Classic and atypical HV are considered to belong to the same disease spectrum of EBV-associated T-/natural killer cell lymphoproliferative disorder.1, 2, 3, 4, 8 The latter represents a rare disorder of immunocompetent patients resulting from the clonal expansion of EBV-infected T or NK cells. Defects in EBV-specific cytotoxic responses have been implicated.2, 3, 6 In fact, both HV and atypical HV are associated with infiltration of EBV-infected lymphocytes. However, an overt EBV T-/natural killer cell lymphoproliferative process is only seen in atypical HV and HV-like lymphoma, which probably explains the more aggressive clinical outcomes of these entities.2, 4 Atypical HV represents one of the best-known cutaneous manifestations of CAEBV, a category including several conditions associated with EBV infection, some of which have skin involvement. HV-like lymphoma is an exceedingly rare peripheral T-cell lymphoma manifesting with skin lesions clinically similar to but more severe than those in HV and may represent the malignant edge of the spectrum of EBV-associated HV. Its development is possibly influenced by genetic and environmental factors such as excessive solar exposure. Although infection with EBV has been implicated in the pathogenesis of HV, atypical HV, and HV-like lymphoma,3, 8 not all patients were shown to have EBV infection. This may be attributed in part to the limited sensitivity of the methods used to diagnose EBV infection or to the incomplete nature of the workup done.

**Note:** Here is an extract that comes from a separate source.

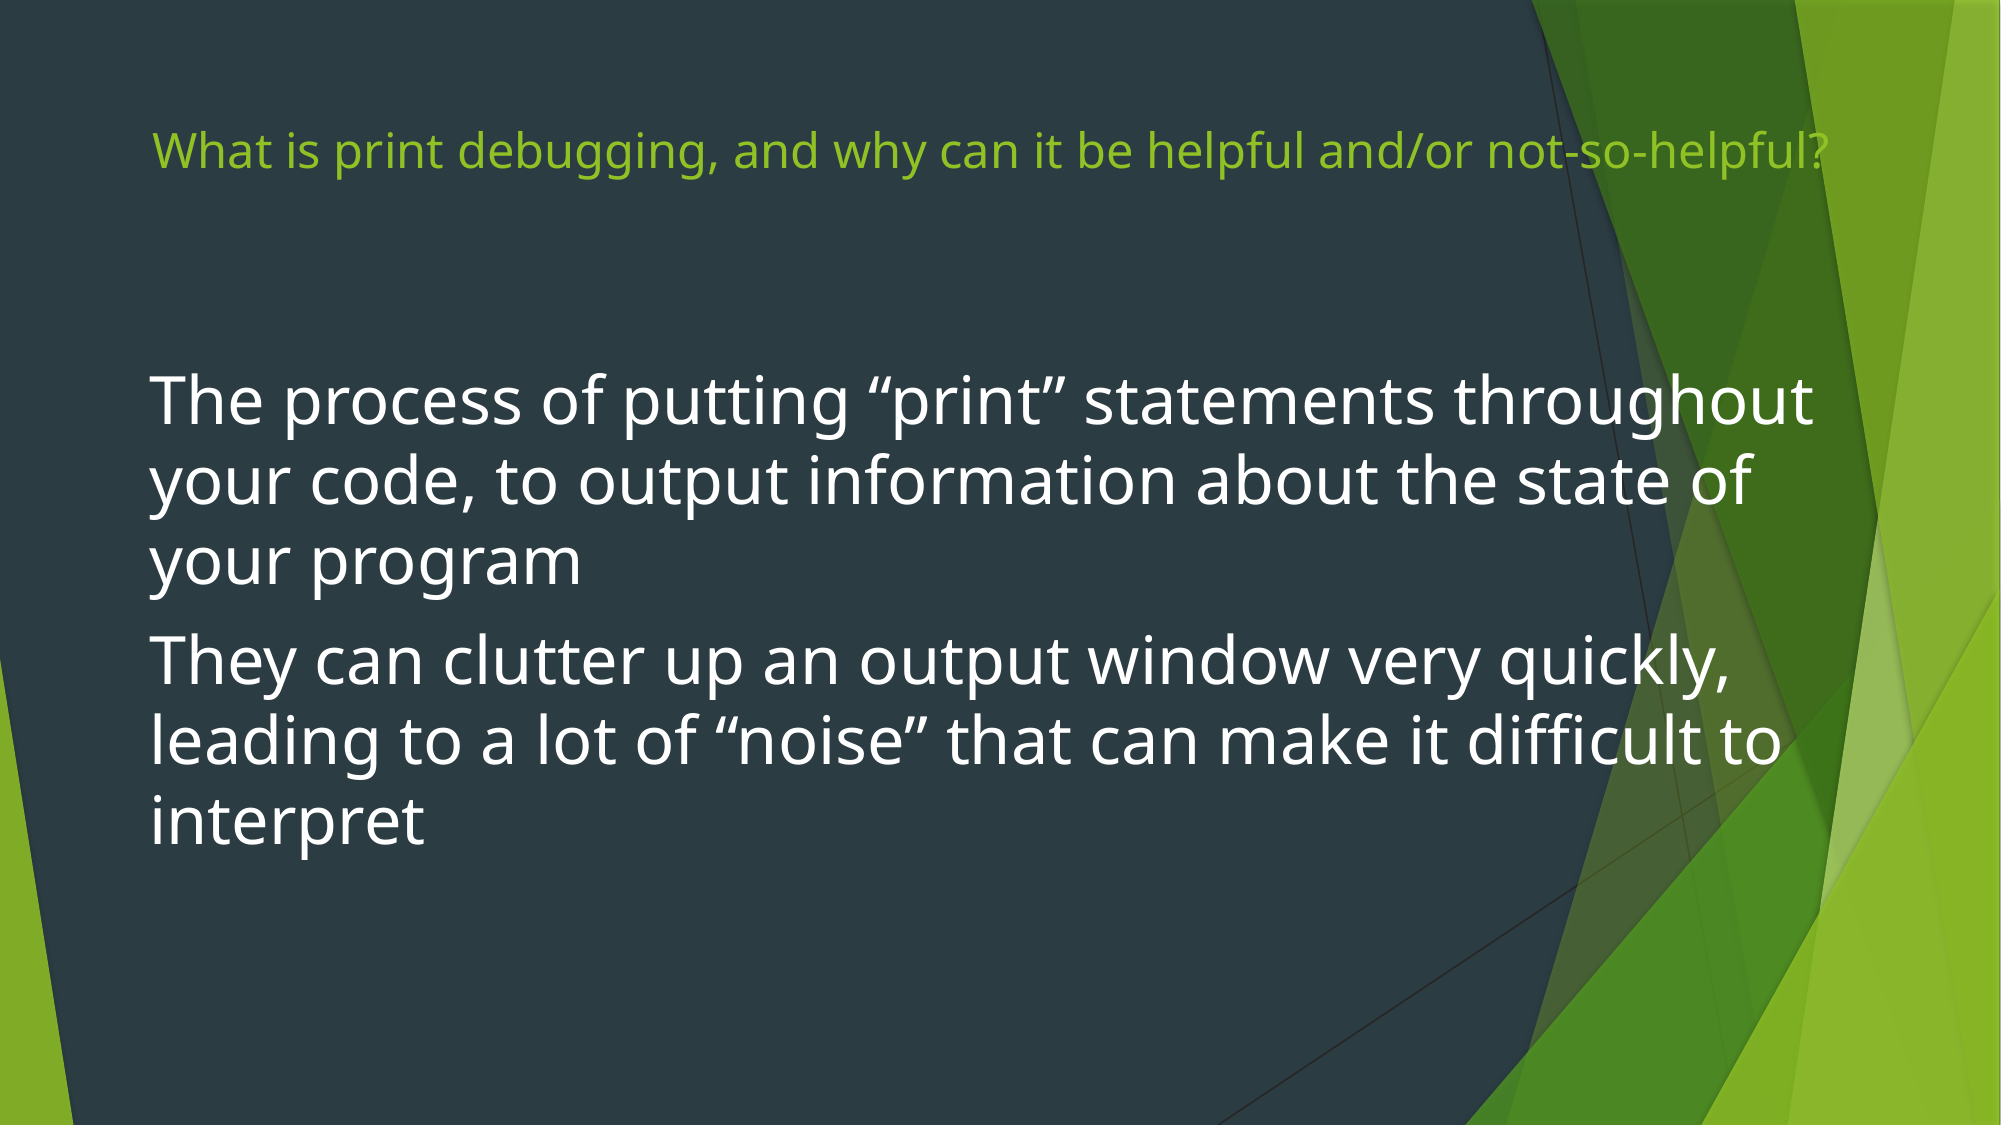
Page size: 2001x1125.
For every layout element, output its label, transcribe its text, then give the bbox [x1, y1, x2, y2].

list The process of putting “print” statements throughout your code, to output information about the state of your program They can clutter up an output window very quickly, leading to a lot of “noise” that can make it difficult to interpret [134, 350, 1860, 964]
title What is print debugging, and why can it be helpful and/or not-so-helpful? [137, 112, 1863, 225]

To the best of our knowledge, atypical HV presenting as DM has only been reported in 3 patients.4, 5 Facial swelling and eyelid edema are known features of atypical HV and HV-like lymphoma.2, 4 In particular, periorbital involvement may create diagnostic confusion with DM, particularly in the presence of a T-cell–mediated myositis. The absence of the heliotrope rash and of the other cutaneous stigmata of DM may further help avoid misdiagnosis. Primarily reported in East Asia and Latin America, this is the first report, to our knowledge, of CAEBV from Lebanon.1, 2, 3 This entity should always be considered in the differential diagnosis of atypical presentations of DM.